Configuration utilities

In addition to ability to launch pipelines, log_ml.py interface provides several commands to make configs maintenance easier. It includes schema validation and other useful things.

For config-related utilities see log_ml config command in Command Line Parameters page.

Dataset Queries

In some places of config, like strata selection, or survival event query, we use dynamic approach for querying data from the dataset. To do this properly, we usually specify a line of text, somewhat similar to SQL, but with python specifics. For example:

stratification:
    - strata_id: A_arm query: 'arm == “A”'
    - strata_id: BC_arms query: 'arm.isin([“B”, “C”])'

Here are some basic rules how to create proper query. (There are more for advanced use, but out of scope of this guide).

Use general form <Feature name> <Operator> <Constant Value>. (It is possible to compare one column to another, but do it only when you clearly understand the data).
As this is a complex string, always surround by quotes in the yaml config, like in the example above.
Use feature name without quotes, string constants in double quotes.
If the feature name has whitespaces or special characters, use backtick quoting.
For equality check use double equal sign “==”.
Use simple operators: “<”, “>”, “==”, “<=”, “>=”.
Special function “isin” check that value is present in the list of values: arm.isin([“B”, “C”]). Use square brackets to define list or values.
Be sure to check column value.

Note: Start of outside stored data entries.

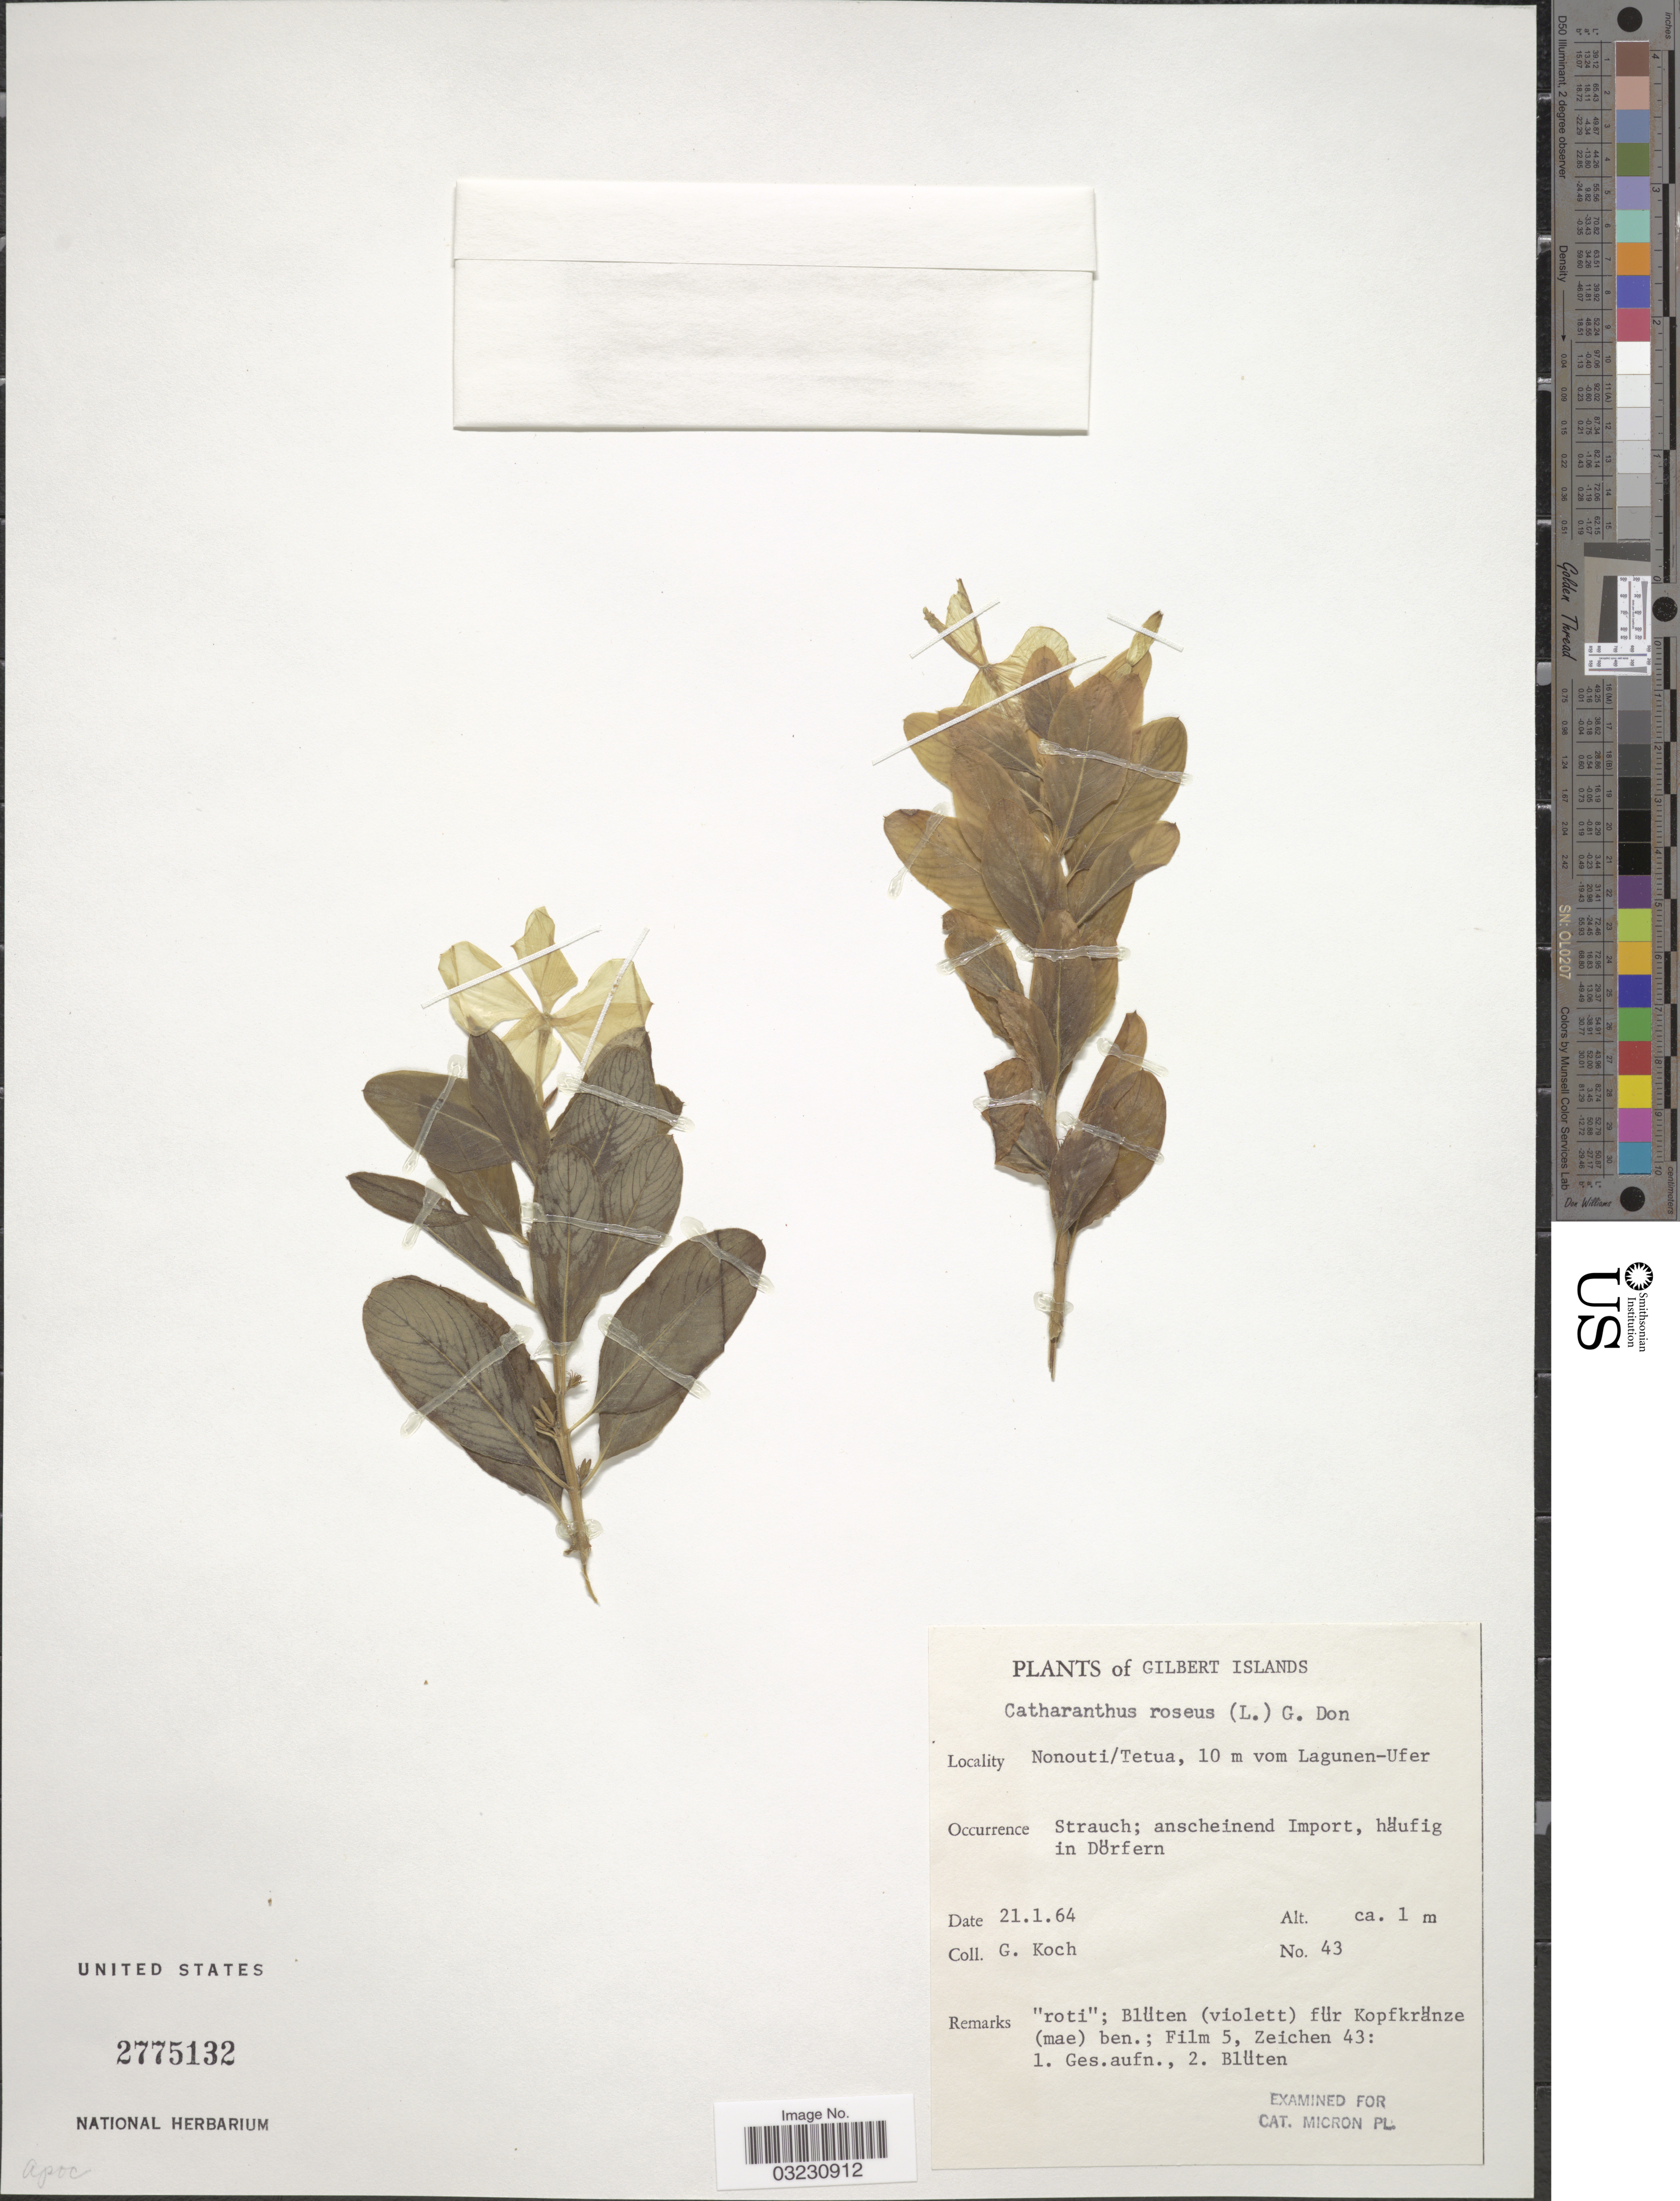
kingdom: Plantae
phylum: Tracheophyta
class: Magnoliopsida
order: Gentianales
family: Apocynaceae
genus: Catharanthus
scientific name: Catharanthus roseus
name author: (L.) G. Don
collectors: G. Koch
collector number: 43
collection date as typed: Transcribed d/m/y: 21/1/64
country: Kiribati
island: Nonouti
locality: Gilbert Islands. Nonouti/Tetua, 10 m vom Lagunen-Ufer. Anscheinend Import, häufig in Dörfern.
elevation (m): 1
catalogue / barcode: US 2775132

If column is a string, and you type A == 1, then python treats 1 to be a number, and naturally, number 1 should never be equal for any of string values included into column A. So such query will always return no records whatsoever.

Random States

There are many places LogML uses random states:

Fitting models like RandomForest.
Cross validation splits.
Random features cutoff test.

Rule of a thumb is as follows:

When random state not set (anywhere it is used), it is initialized from main LogML random generator for the run and fixed in the ‘_dag’ config for the run.